EXERCISE INSTRUCTIONS. Using the entries that follow, please report how many lines contain the word "priority", with no other words.

THE DATA.

..........

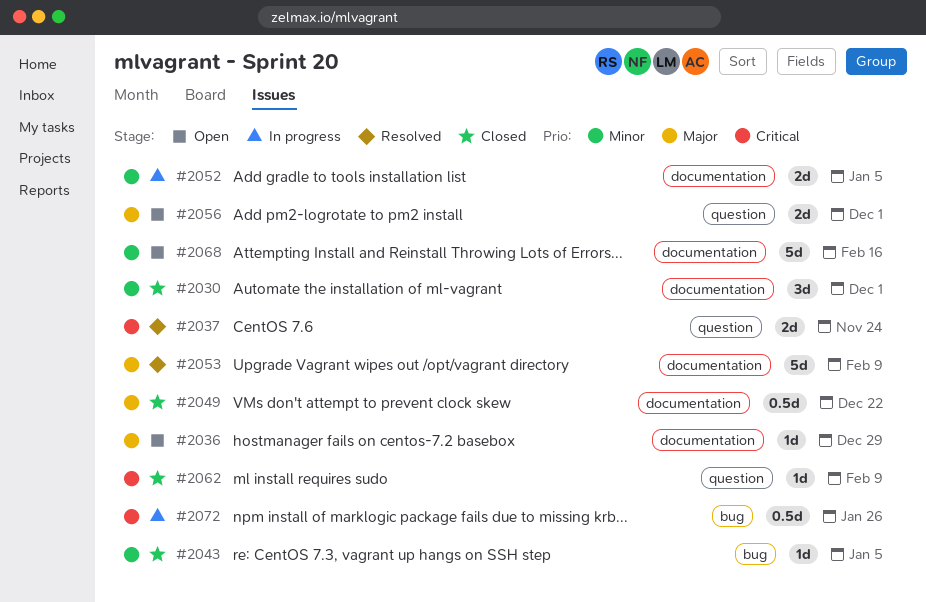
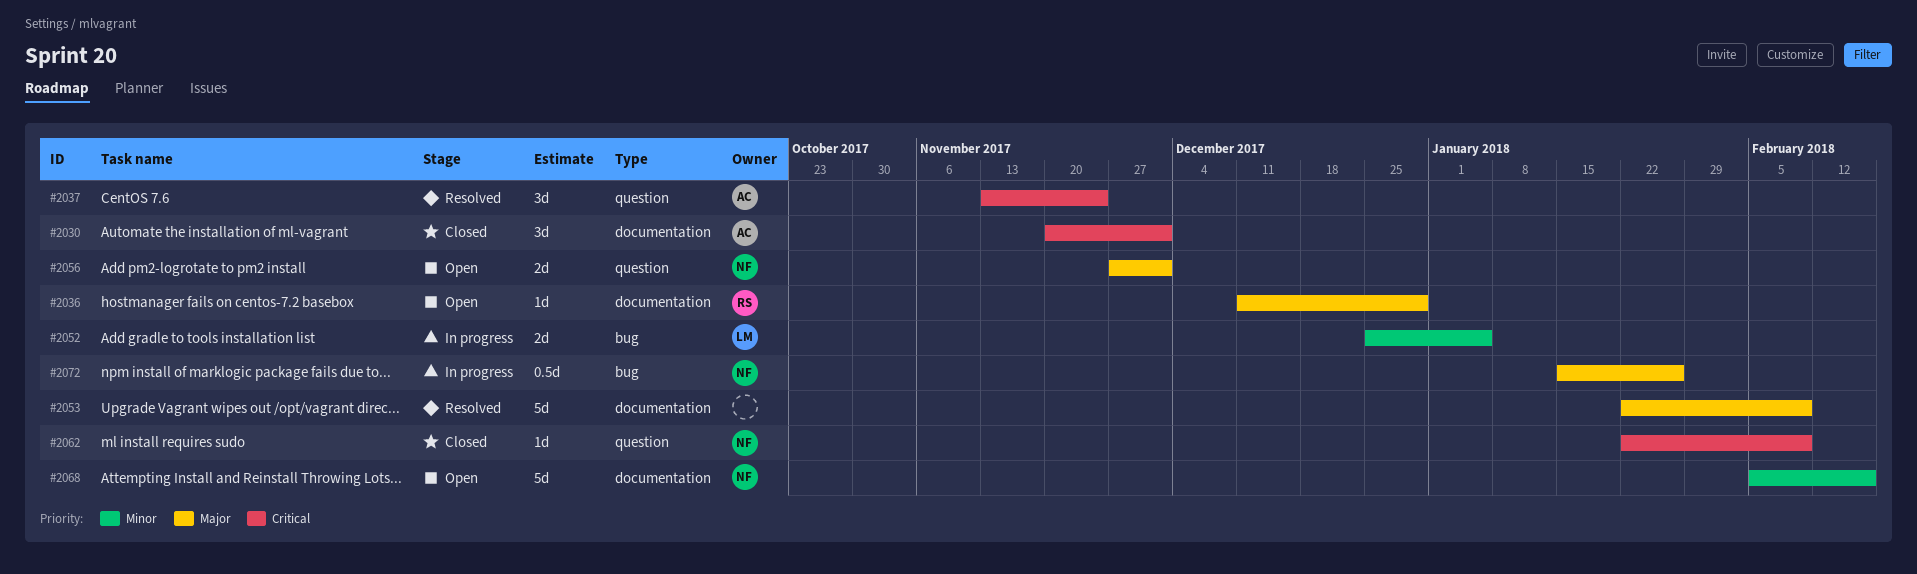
#2030, priority: Minor -> Critical
#2037, estimate: 2d -> 3d
#2043: present -> none
#2049: present -> none
#2052, label: documentation -> bug
#2072, priority: Critical -> Major

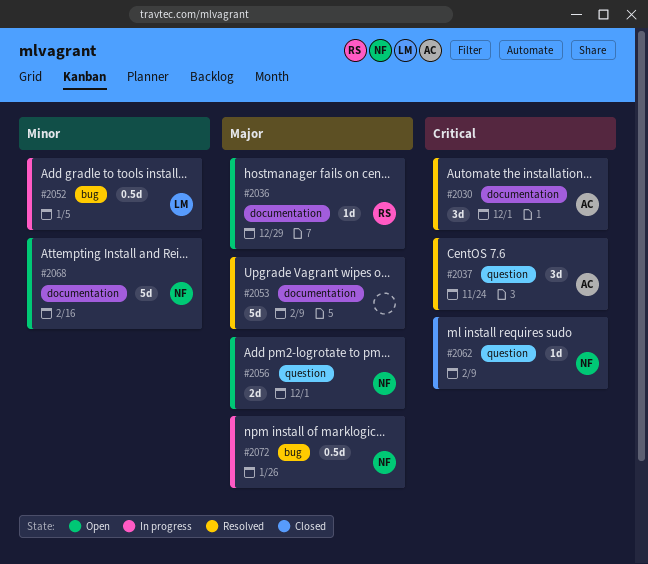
#2030, status: Closed -> Resolved
#2052, estimate: 2d -> 0.5d

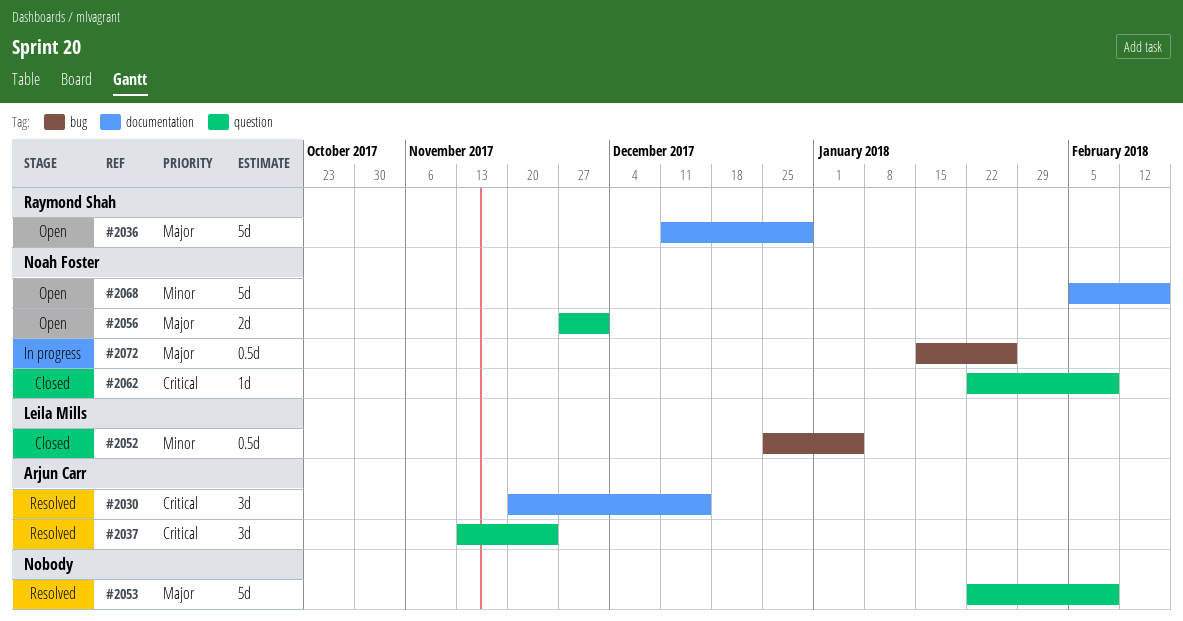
#2030, due: Dec 1 -> Dec 15
#2036, estimate: 1d -> 5d
#2052, status: In progress -> Closed
#2053, label: documentation -> question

..........

EXPECTED ANSWER. 2